Although Bush and other advocates were delighted with their victory, a hot debate highlighted the deep divisions over the proposal and underscored a sense that its final passage by Congress is far from certain. While many lawmakers believe that faith-based groups have something to offer, sharp differences exist over what such a plan should look like.

Indeed, there was division on the matter even among House Republicans. On Wednesday, a revolt by party moderates over the job discrimination provisions threatened to derail the faith-based initiative, forcing GOP leaders to postpone the vote for a day.

And in the Senate, where opposition to the measure appears to be stronger, Majority Leader Tom Daschle (D-S.D.) has refused to commit to scheduling debate on the issue before next year.

On Thursday, Daschle expressed strong reservations about aspects of the proposal, notably the right of faith-based organizations to discriminate in employment. "I can't imagine that we could pass any bill that would tolerate slipping back into a level of tolerance that would be unacceptable in today's society," he told reporters.

In addition to making it easier for faith-based charities to compete for government contracts, the bill includes $13.3 billion in tax incentives--down from the $91 billion that Bush sought--to encourage charitable giving by individuals and corporations.

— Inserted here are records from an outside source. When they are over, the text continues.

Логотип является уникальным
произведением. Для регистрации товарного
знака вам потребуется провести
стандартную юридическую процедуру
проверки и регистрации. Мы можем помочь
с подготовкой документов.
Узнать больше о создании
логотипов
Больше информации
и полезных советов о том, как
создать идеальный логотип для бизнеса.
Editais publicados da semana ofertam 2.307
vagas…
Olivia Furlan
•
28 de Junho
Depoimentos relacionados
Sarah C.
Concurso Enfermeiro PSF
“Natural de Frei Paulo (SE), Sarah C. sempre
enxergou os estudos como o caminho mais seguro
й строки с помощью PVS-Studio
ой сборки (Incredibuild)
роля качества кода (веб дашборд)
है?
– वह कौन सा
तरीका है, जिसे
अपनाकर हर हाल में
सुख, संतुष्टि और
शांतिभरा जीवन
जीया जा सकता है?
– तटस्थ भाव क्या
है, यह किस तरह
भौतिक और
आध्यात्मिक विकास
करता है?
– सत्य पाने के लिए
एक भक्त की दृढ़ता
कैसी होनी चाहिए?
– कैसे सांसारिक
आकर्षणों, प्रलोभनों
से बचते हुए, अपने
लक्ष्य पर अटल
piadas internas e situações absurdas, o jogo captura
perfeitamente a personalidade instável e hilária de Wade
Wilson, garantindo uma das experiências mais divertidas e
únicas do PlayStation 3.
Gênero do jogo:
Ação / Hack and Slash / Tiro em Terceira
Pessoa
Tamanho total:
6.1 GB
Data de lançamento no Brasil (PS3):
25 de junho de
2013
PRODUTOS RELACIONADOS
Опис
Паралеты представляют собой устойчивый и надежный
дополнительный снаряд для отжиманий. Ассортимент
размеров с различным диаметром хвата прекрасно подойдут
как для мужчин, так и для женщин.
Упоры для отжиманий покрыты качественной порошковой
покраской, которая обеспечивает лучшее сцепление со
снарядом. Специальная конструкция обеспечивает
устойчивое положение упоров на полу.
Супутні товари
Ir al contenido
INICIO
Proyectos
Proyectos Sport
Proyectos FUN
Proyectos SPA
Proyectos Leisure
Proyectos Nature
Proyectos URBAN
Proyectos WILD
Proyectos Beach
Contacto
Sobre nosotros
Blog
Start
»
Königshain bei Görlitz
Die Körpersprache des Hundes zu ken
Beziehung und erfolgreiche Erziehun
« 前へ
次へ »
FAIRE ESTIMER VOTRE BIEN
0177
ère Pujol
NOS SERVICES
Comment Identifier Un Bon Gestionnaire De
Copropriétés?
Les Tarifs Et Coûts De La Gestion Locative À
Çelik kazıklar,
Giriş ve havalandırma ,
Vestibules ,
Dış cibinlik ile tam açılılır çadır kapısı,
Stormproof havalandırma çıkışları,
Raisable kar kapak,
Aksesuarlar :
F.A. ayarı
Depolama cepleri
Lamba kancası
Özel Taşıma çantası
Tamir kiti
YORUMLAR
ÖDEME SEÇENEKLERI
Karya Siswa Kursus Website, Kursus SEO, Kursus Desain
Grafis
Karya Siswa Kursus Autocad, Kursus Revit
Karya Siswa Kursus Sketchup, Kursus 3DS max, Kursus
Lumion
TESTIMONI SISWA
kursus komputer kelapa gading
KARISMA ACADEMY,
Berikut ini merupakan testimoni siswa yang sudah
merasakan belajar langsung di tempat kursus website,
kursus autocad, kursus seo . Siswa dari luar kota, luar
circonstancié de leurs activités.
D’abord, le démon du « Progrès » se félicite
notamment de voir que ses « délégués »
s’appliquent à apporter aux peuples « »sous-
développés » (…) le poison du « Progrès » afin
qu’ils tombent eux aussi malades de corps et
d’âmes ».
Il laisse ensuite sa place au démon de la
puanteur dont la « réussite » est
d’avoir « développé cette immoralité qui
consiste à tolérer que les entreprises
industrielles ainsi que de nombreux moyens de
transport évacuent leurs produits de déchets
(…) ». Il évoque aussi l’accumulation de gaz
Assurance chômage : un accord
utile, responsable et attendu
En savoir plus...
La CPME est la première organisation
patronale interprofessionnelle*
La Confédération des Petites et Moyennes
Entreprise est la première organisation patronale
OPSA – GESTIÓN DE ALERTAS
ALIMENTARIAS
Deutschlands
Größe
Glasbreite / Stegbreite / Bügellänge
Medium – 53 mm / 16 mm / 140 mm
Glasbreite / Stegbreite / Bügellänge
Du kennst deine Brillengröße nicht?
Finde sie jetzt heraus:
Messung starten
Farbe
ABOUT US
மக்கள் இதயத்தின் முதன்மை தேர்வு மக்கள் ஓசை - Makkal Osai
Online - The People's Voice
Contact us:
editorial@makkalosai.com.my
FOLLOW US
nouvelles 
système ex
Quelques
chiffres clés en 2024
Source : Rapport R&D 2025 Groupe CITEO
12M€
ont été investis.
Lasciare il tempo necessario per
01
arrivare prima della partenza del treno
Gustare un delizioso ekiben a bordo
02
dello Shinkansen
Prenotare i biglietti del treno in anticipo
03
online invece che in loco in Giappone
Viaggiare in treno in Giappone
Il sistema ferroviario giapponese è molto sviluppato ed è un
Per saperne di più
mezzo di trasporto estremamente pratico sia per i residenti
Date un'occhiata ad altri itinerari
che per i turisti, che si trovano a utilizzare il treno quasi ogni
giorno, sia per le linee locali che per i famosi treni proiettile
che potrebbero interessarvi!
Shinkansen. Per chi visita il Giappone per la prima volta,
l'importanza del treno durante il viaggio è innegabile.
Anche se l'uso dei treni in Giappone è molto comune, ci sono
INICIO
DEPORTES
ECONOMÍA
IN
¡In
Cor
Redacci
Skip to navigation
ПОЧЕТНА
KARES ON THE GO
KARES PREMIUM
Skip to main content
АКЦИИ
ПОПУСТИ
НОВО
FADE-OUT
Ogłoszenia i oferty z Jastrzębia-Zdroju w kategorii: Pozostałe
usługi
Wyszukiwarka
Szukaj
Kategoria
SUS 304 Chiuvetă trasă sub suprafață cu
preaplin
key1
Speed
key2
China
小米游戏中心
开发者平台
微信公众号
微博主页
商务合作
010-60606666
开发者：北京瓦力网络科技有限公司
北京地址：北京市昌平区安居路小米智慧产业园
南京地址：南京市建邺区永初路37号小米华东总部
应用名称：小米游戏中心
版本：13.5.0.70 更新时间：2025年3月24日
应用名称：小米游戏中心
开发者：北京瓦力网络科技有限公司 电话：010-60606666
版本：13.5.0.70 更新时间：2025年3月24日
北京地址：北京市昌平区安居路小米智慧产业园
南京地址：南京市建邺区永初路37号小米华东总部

Taxpayers who do not itemize would be able to claim a deduction for charitable donations, an amount scheduled to rise gradually from $25 to $100.

But the central area of dispute has been job discrimination on the basis of religion--a right held by churches under the Civil Rights Act of 1964. Supporters of the bill argued that it was important for religious organizations to retain such a right because it is a crucial way of preserving a religious group's character.

Wiping out such protections would amount to "an atomic bomb for faith-based organizations," argued Rep. F. James Sensenbrenner Jr. (R-Wis.). "Churches should be allowed to compete for federal social services funds and remain churches while doing so."

But critics were dismayed that the right to discriminate would be preserved by the new legislation, warning that the measure would override antidiscrimination laws passed by at least 12 states and 100 localities.

"We thought this issue was settled in our society," said Rep. Jerrold Nadler (D-N.Y.). Authorizing job discrimination by employers getting public tax dollars, he added, "is very new and very, very wrong."